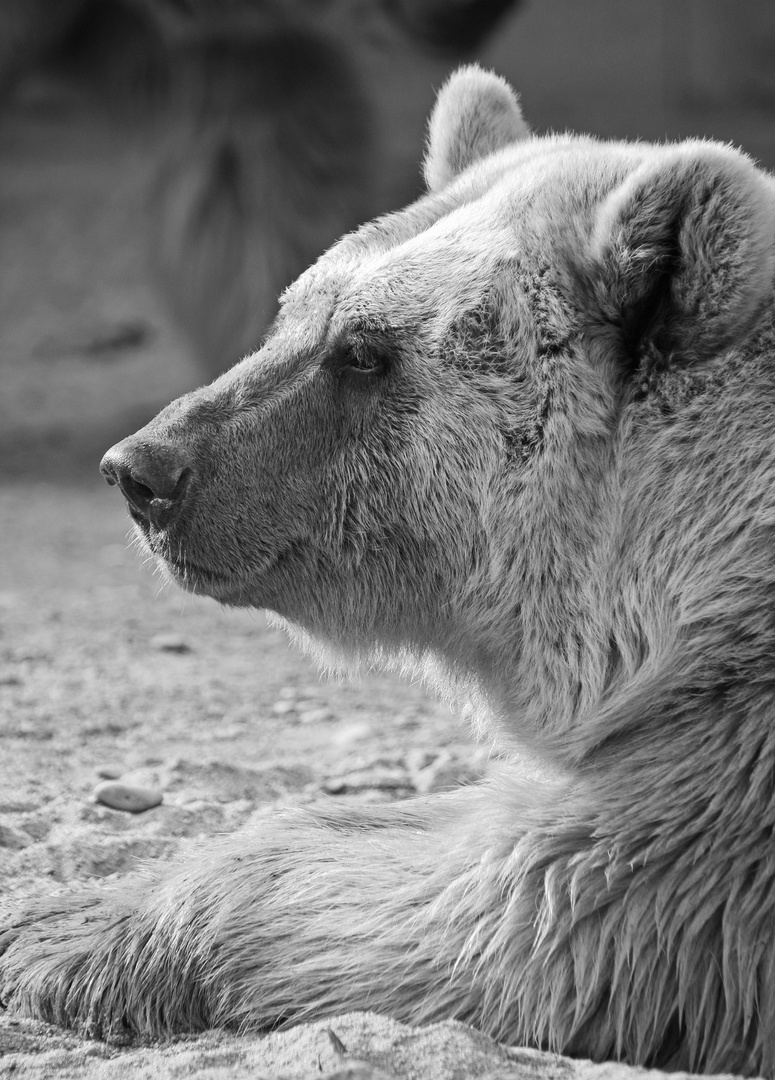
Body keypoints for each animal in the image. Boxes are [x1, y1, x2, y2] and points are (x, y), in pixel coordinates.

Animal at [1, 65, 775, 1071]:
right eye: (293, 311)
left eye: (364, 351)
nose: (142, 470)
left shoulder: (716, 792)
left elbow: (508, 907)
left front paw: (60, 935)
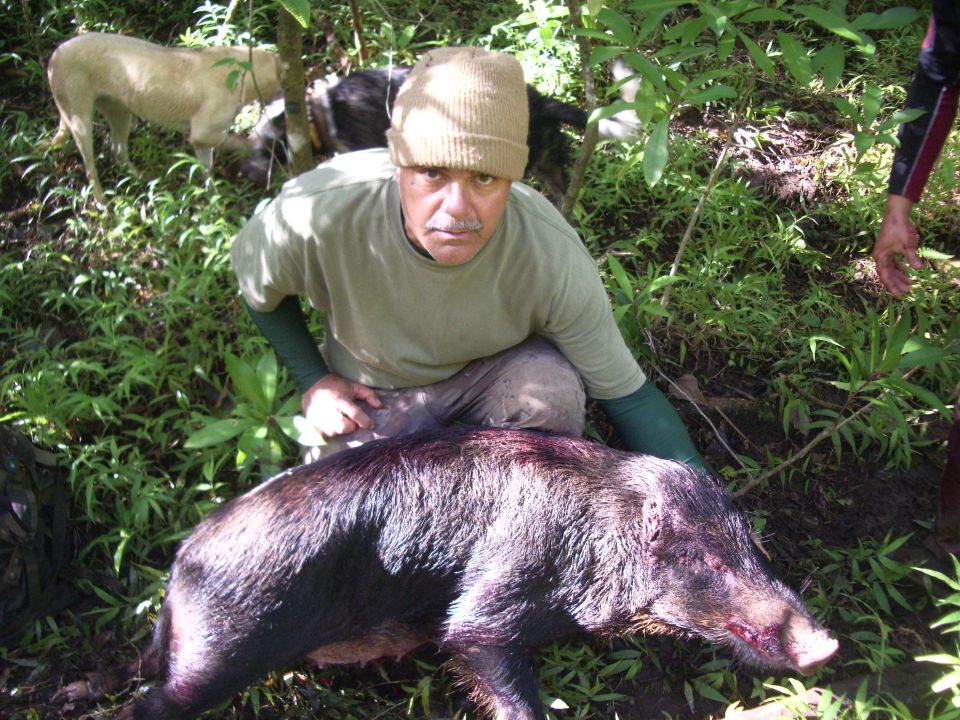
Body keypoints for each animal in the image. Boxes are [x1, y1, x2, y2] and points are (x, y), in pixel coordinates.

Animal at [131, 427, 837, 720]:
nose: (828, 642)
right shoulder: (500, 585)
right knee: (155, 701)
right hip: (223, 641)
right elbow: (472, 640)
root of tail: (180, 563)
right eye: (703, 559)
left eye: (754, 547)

• • • • •

• Your instructions:
Would you set down the listing exactly, omitting pictures?

• Solution:
Body keypoints for each animal in the image. Boxes are [x1, y1, x2, y2] and points are (x, y), in pixel coordinates.

Animal at [1, 65, 775, 1071]:
right eye: (293, 311)
left eye: (364, 351)
nose: (142, 470)
left shoulder: (716, 792)
left elbow: (508, 907)
left front paw: (60, 935)
Body keypoints for each animal in the image. Boxes are [x1, y1, x2, y2] and points are (x, y), in pixel coordinates.

Animal at [131, 427, 837, 720]:
nose: (828, 642)
right shoulder: (500, 585)
right knee: (155, 701)
right hip: (223, 641)
right elbow: (472, 640)
root of tail: (180, 563)
right eye: (703, 559)
left eye: (754, 547)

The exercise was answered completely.